Architecture as a Tool to Improve Lives: Development of a Day Care Centre for Rohingya Children

For decades, construction in the context of international aid has predominantly followed a specific pattern: foreign organizations erect their structures, made of industrialized and imported materials, in the midst of vernacular buildings. Development projects do not typically incorporate endogenous potentials or valuable local building traditions. Yet since these initiatives originate from wealthy and powerful parts of the world, the imported materials become status symbols: strength and stability, power, education, prosperity.

This studio aims to develop an alternative. Building with natural materials maximizes the potentials of freely available resources and creates employment opportunities. As a result, investments in the built environment generate returns in both environmental and social capital.

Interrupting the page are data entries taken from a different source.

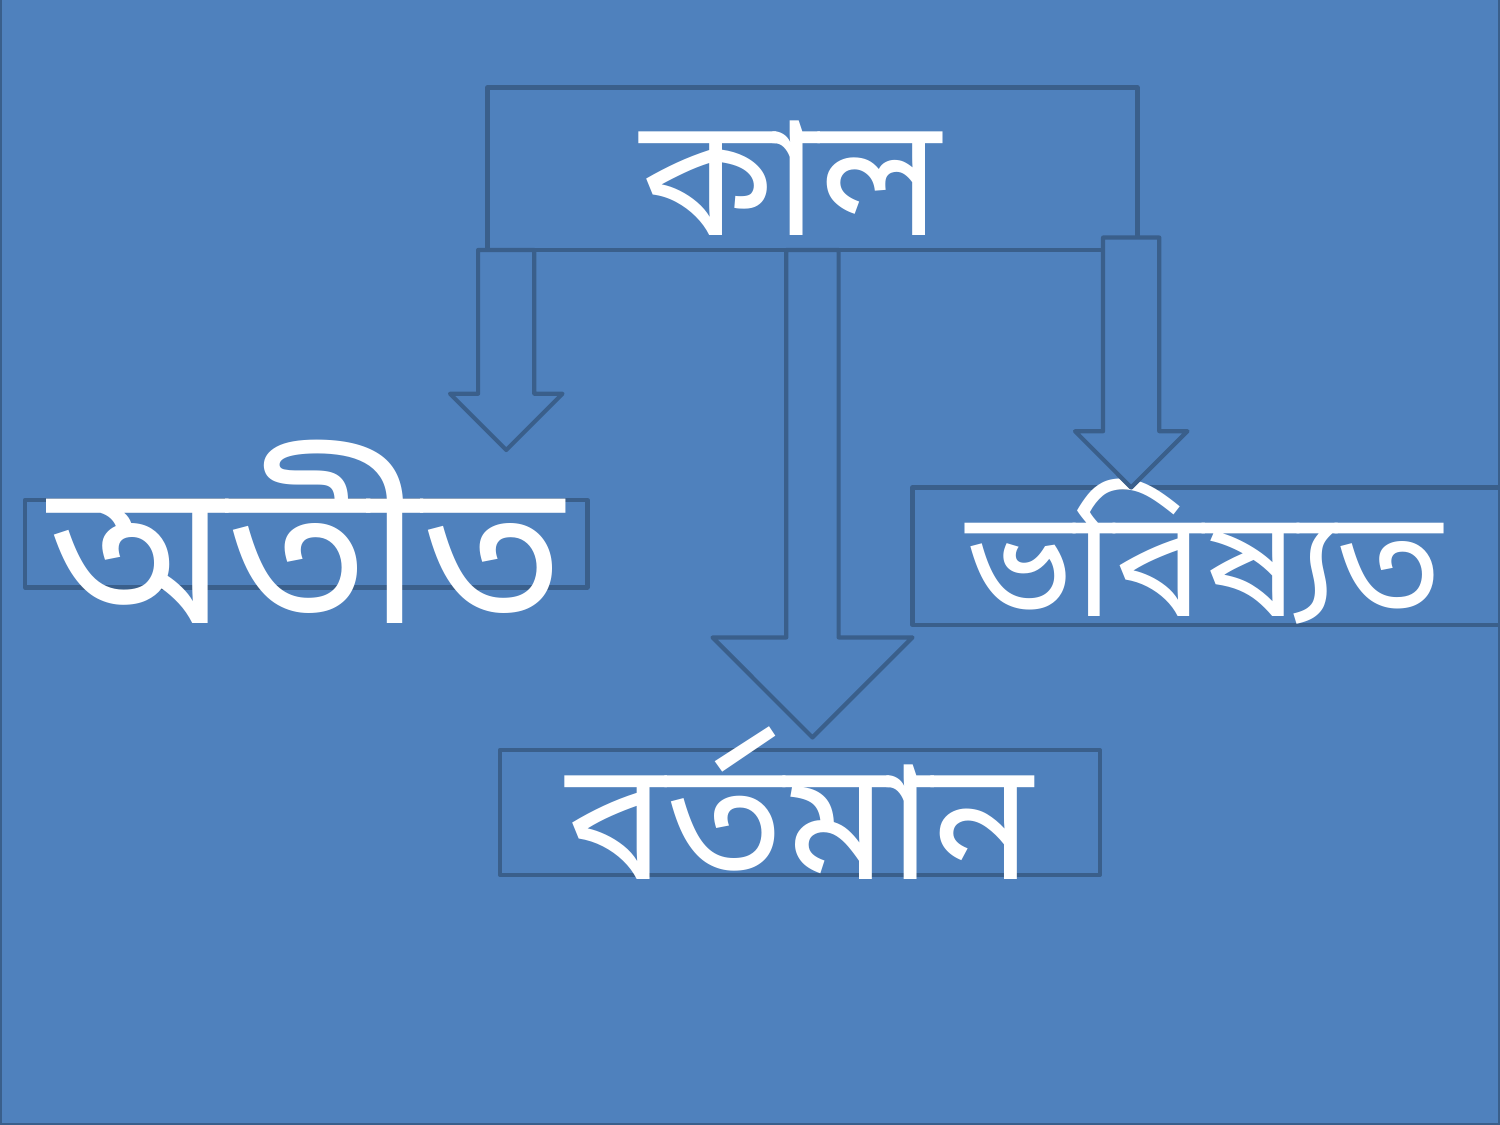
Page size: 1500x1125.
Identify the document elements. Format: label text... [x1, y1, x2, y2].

text_box [448, 247, 565, 453]
text_box [0, 0, 1500, 1125]
text_box বর্তমান [498, 748, 1102, 877]
text_box কাল [485, 85, 1140, 252]
text_box অতীত [23, 498, 590, 590]
text_box ভবিষ্যত [910, 485, 1500, 627]
text_box [710, 247, 915, 740]
text_box [1073, 235, 1190, 490]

This is what we call architecture for development.

Acting as a new paradigm for community-oriented development, this studio aims to construct a Day Care Center that also serves as a cyclone shelter.

Our site is in one of the most vulnerable settlements: a Rohingya camp in Bangladesh. This cyclone and flood-prone area currently houses almost 1 million refugees. Our clients are children, who have been exposed to a multitude of traumatic experiences. When design is so often perceived as an edification of everyday life, what does this mean in that context?

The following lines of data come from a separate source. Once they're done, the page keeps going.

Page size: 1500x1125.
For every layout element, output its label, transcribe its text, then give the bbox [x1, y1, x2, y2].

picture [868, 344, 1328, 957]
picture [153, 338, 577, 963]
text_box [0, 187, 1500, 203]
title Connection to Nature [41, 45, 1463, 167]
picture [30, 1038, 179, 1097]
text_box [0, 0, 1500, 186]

Our challenge is to evoke the archaic experience of human building and to capture a phenomenological diversity from the few resources available: mud, bamboo and craftsmen from the camp. The aim is to design a functional, beautiful building and also to design the process of construction. With a sensitive choice of materials, technical details, and participatory processes, the building should foster local economy, create know-how to improve living conditions in the camp and support a bottom-up form of capacity development for and with communities.

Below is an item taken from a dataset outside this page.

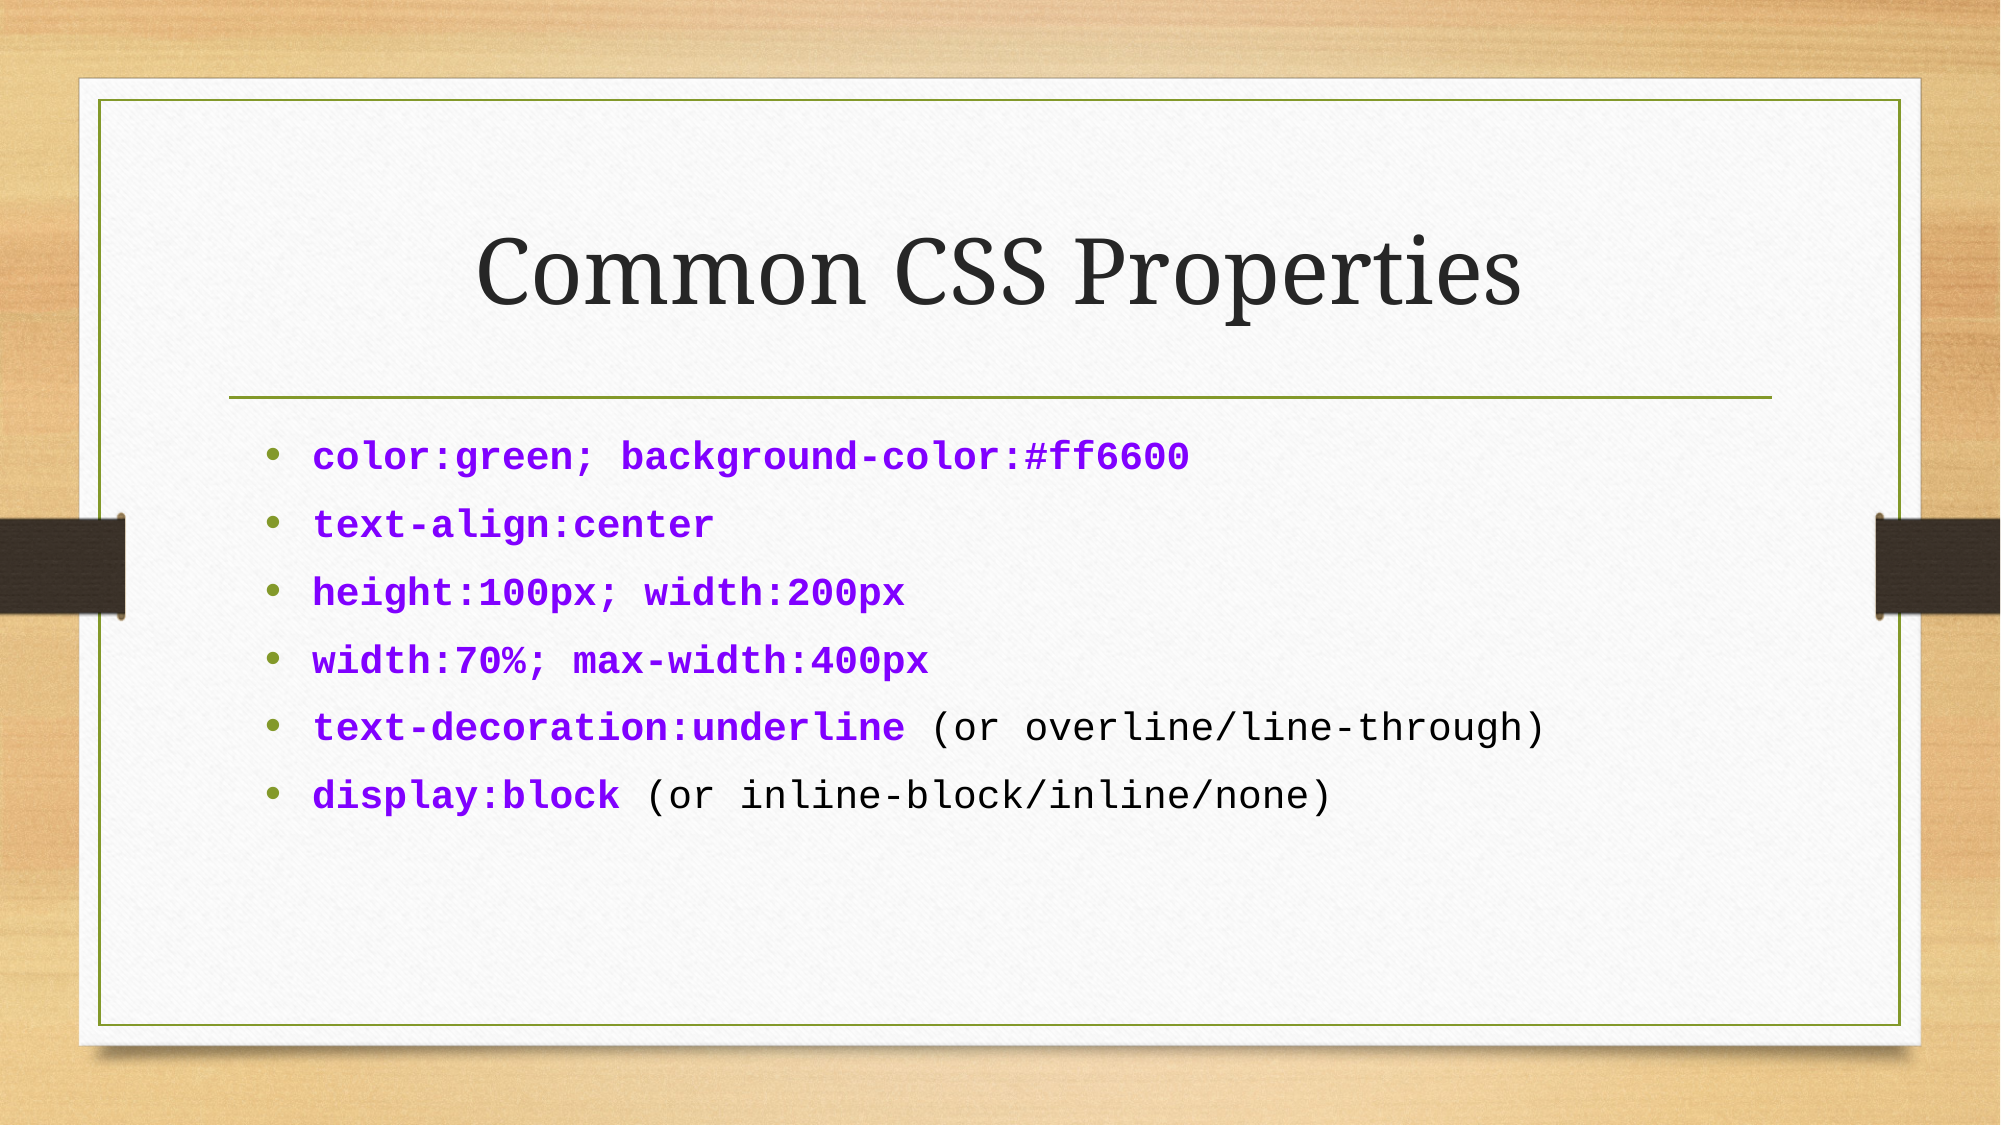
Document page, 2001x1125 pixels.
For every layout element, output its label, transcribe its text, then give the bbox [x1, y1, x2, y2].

title Common CSS Properties [212, 161, 1788, 375]
list color:green; background-color:#ff6600 text-align:center height:100px; width:200px width:70%; max-width:400px text-decoration:underline (or overline/line-through) display:block (or inline-block/inline/none) [250, 422, 1772, 970]
picture [0, 0, 2001, 1125]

We will develop the final program together, based on in-depth engagement with the Rohingya. We anticipate a structure with close connection between the indoors and outdoors, focused around spaces for playing and learning, a kitchen, systems for water and sanitation, and emergency spaces for cyclone conditions.

A field trip to a Rohingya camp in Bangladesh will include a hand-on workshop on building with local materials. Martin Rauch, renowned earth building expert, will co-teach this workshop.

This course has an irregular meeting schedule.

Anna Heringer will be in residence August 30 and 31, September 5 and 6, October 10, 11, 24, and 25, November 7, 8, 14, 15, 28, and 29, and December 10, 11, or 12 for Final Reviews.

The instructor will also be available via Skype to account for “off-week” missed time.